Pair of parakeets spotted in Garapan
By Ferdie De La Torre - Saipan Tribune — March 5, 2015
A pair of beautiful rose-ringed parakeets, believed to be escaped pets, have been seen lately roosting on trees along the Beach Road pathway in Garapan, raising concerns from the CNMI Division of Fish & Wildlife that these non-native birds may reproduce. Two rose-ringed parakeets are seen perched on a flame tree along the Beach Road pathway in front of the JP Center in Garapan last Sunday. The CNMI Division of Fish & Wildlife is concerned that these non-native parrots may reproduce on the island. (Ferdie de la Torre)
Two rose-ringed parakeets are seen perched on a flame tree along the Beach Road pathway in front of the JP Center in Garapan last Sunday. The CNMI Division of Fish & Wildlife is concerned that these non-native parrots may reproduce on the island. (Ferdie de la Torre)
DFW conservation planner Jill Liske-Clark said yesterday they would appreciate the public's help in providing information about the owner of the two rose-ringed parakeets or in capturing the birds.
"Regretfully, if these cannot be captured very soon, they must be removed by whatever means, as we cannot afford the risk that they will reproduce," Liske-Clark said.
Parakeets are native to West Africa and southern Asia. They are a species of parrot.
Liske-Clark pointed out that preventing the introduction of new, non-native species to the Commonwealth is of vital environmental and economic importance.
Saipan Tribune spotted and took photos of the two birds perched on the branches of a flame tree along the pathway across JP Center in Garapan on Sunday before noon and late afternoon.
Saipan Tribune showed the photos to DFW on Monday.
Liske-Clark said that based on the photos, she can see that it is a male and female pair. She said the male has a ring around its neck, while the female doesn't have one.
"They likely are escaped pets, which is how they have become introduced in many parts of the world outside their native range," she said.
Rose-ringed parakeets are herbivores, eating fruits, nuts, seeds, vegetables, and grains. They are large birds and measure up to 16 inches, including the tail.
Liske-Clark said that within their native and introduced range, they can form large flocks and can be serious agricultural pests, eating mango, guava, and other crops.
She said DFW has concerns that if this situation is not addressed, these birds could establish a wild population on the island, potentially harming native wildlife and agriculture.

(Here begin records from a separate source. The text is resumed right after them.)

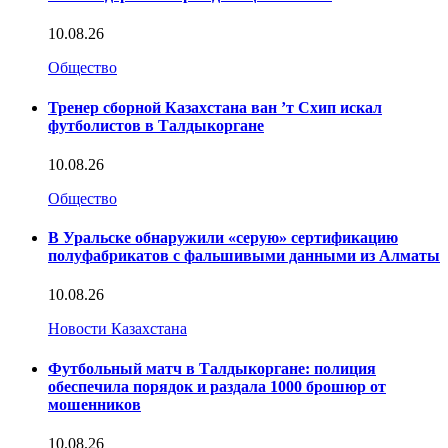
10.08.26
Общество
Тренер сборной Казахстана ван ’т Схип искал
футболистов в Талдыкоргане
10.08.26
Общество
В Уральске обнаружили «серую» сертификацию
полуфабрикатов с фальшивыми данными из Алматы
10.08.26
Новости Казахстана
Футбольный матч в Талдыкоргане: полиция
обеспечила порядок и раздала 1000 брошюр от
мошенников
10.08.26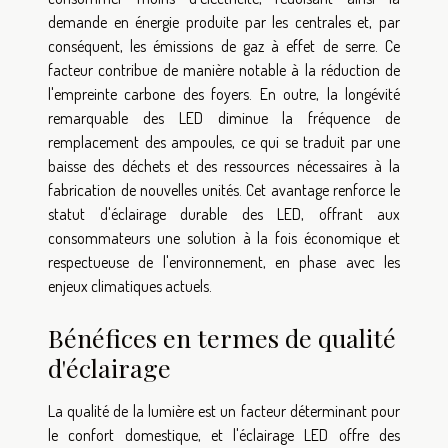
demande en énergie produite par les centrales et, par
conséquent, les émissions de gaz à effet de serre. Ce
facteur contribue de manière notable à la réduction de
l'empreinte carbone des foyers. En outre, la longévité
remarquable des LED diminue la fréquence de
remplacement des ampoules, ce qui se traduit par une
baisse des déchets et des ressources nécessaires à la
fabrication de nouvelles unités. Cet avantage renforce le
statut d'éclairage durable des LED, offrant aux
consommateurs une solution à la fois économique et
respectueuse de l'environnement, en phase avec les
enjeux climatiques actuels.
Bénéfices en termes de qualité
d'éclairage
La qualité de la lumière est un facteur déterminant pour
le confort domestique, et l'éclairage LED offre des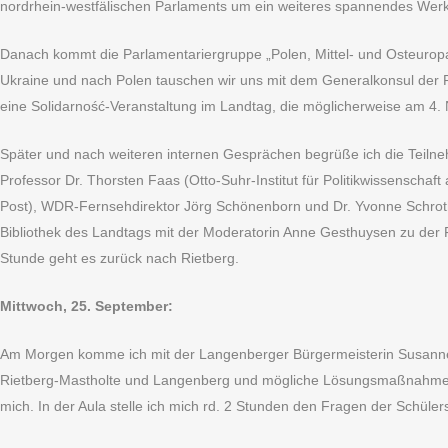
nordrhein-westfälischen Parlaments um ein weiteres spannendes Werk
Danach kommt die Parlamentariergruppe „Polen, Mittel- und Osteuropa
Ukraine und nach Polen tauschen wir uns mit dem Generalkonsul der 
eine Solidarność-Veranstaltung im Landtag, die möglicherweise am 4. 
Später und nach weiteren internen Gesprächen begrüße ich die Teil
Professor Dr. Thorsten Faas (Otto-Suhr-Institut für Politikwissenschaf
Post), WDR-Fernsehdirektor Jörg Schönenborn und Dr. Yvonne Schrot
Bibliothek des Landtags mit der Moderatorin Anne Gesthuysen zu der
Stunde geht es zurück nach Rietberg.
Mittwoch, 25. September:
Am Morgen komme ich mit der Langenberger Bürgermeisterin Susanne 
Rietberg-Mastholte und Langenberg und mögliche Lösungsmaßnahmen.
mich. In der Aula stelle ich mich rd. 2 Stunden den Fragen der Schüler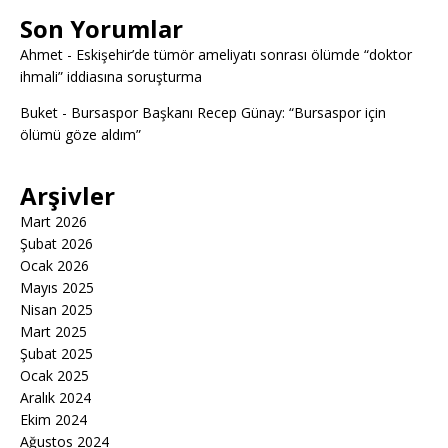
Son Yorumlar
Ahmet
-
Eskişehir’de tümör ameliyatı sonrası ölümde “doktor
ihmali” iddiasına soruşturma
Buket
-
Bursaspor Başkanı Recep Günay: “Bursaspor için
ölümü göze aldım”
Arşivler
Mart 2026
Şubat 2026
Ocak 2026
Mayıs 2025
Nisan 2025
Mart 2025
Şubat 2025
Ocak 2025
Aralık 2024
Ekim 2024
Ağustos 2024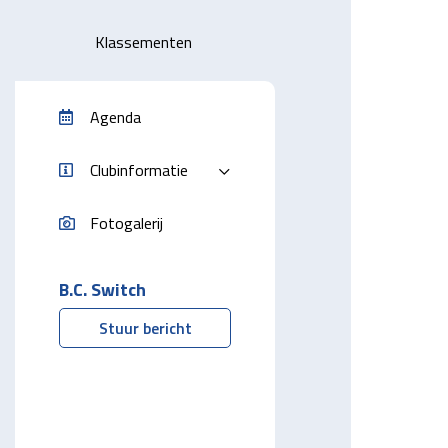
Klassementen
Agenda
Clubinformatie
Fotogalerij
B.C. Switch
Stuur bericht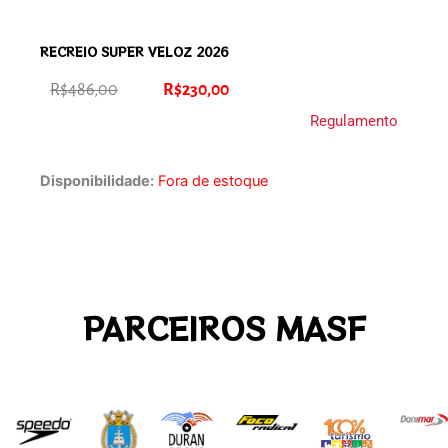
RECREIO SUPER VELOZ 2026
O
O
R$
486,00
R$
230,00
preço
preço
Regulamento
original
atual
era:
é:
Disponibilidade:
Fora de estoque
R$486,00.
R$230,00.
PARCEIROS MASF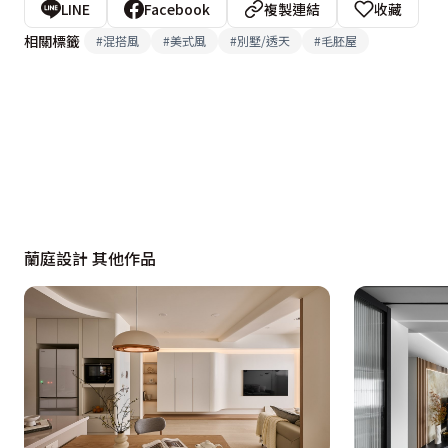
LINE
Facebook
複製連結
收藏
相關標籤
#
混搭風
#
美式風
#
別墅/透天
#
毛胚屋
蘭庭設計 其他作品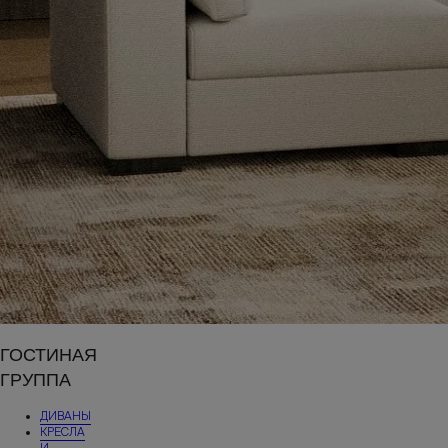
ГОСТИНАЯ
ГРУППА
ДИВАНЫ
КРЕСЛА
И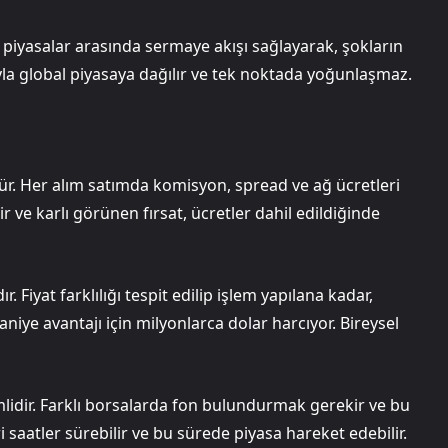
ı piyasalar arasında sermaye akışı sağlayarak, şokların
oluyla global piyasaya dağılır ve tek noktada yoğunlaşmaz.
rdür. Her alım satımda komisyon, spread ve ağ ücretleri
ir ve karlı görünen fırsat, ücretler dahil edildiğinde
iyat farklılığı tespit edilip işlem yapılana kadar,
saniye avantajı için milyonlarca dolar harcıyor. Bireysel
emlidir. Farklı borsalarda fon bulundurmak gerekir ve bu
i saatler sürebilir ve bu sürede piyasa hareket edebilir.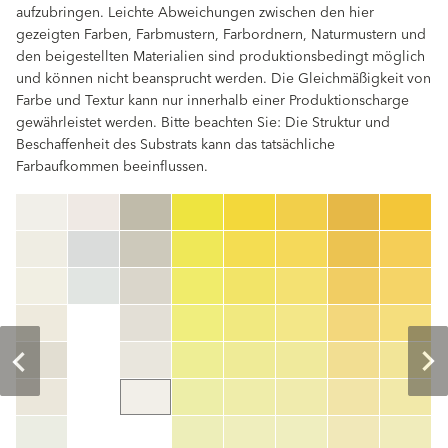
aufzubringen. Leichte Abweichungen zwischen den hier
gezeigten Farben, Farbmustern, Farbordnern, Naturmustern und
den beigestellten Materialien sind produktionsbedingt möglich
und können nicht beansprucht werden. Die Gleichmäßigkeit von
Farbe und Textur kann nur innerhalb einer Produktionscharge
gewährleistet werden. Bitte beachten Sie: Die Struktur und
Beschaffenheit des Substrats kann das tatsächliche
Farbaufkommen beeinflussen.
clear
Farbnummer
color_name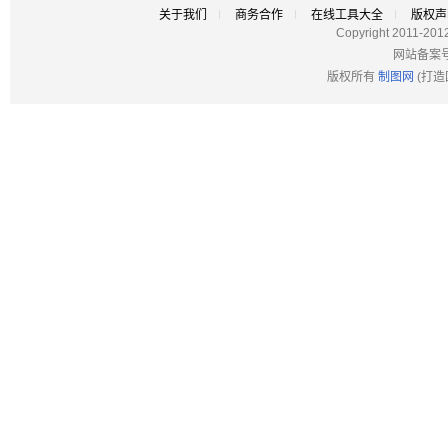
关于我们
商务合作
在线工具大全
版权声
Copyright 2011-201
网站备案
版权所有
制图网
(打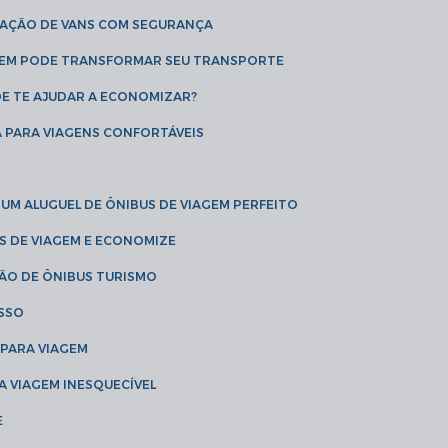
CAÇÃO DE VANS COM SEGURANÇA
AGEM PODE TRANSFORMAR SEU TRANSPORTE
DE TE AJUDAR A ECONOMIZAR?
A PARA VIAGENS CONFORTÁVEIS
 UM ALUGUEL DE ÔNIBUS DE VIAGEM PERFEITO
US DE VIAGEM E ECONOMIZE
ÇÃO DE ÔNIBUS TURISMO
ESSO
 PARA VIAGEM
A VIAGEM INESQUECÍVEL
E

"Although we can't know for certain what the impact of a wild parakeet population on Saipan would be, we have many examples of the devastating environmental and economic impacts of invasive species in the Mariana Islands," Liske-Clark said.
She cited the invasive brown tree snake, which drove most of Guam's native birds to extinction.
Liske-Clark noted that currently Guam is fighting an invasion of coconut rhinoceros beetle that may ultimately kill all of the island's coconut palms.
As to the suggestion of allowing these beautiful parakeets to breed on the island and just control their population, Liske-Clark said that's how invasive species often end up in new areas, because people bring them in for the reason that they are beautiful.
"Population control of an established population is expensive because you have to do it forever, and sometimes that isn't even feasible," she said.
Liske-Clark reminded the public that any importation of exotic animals requires a valid permit from the Department of Lands and Natural Resources.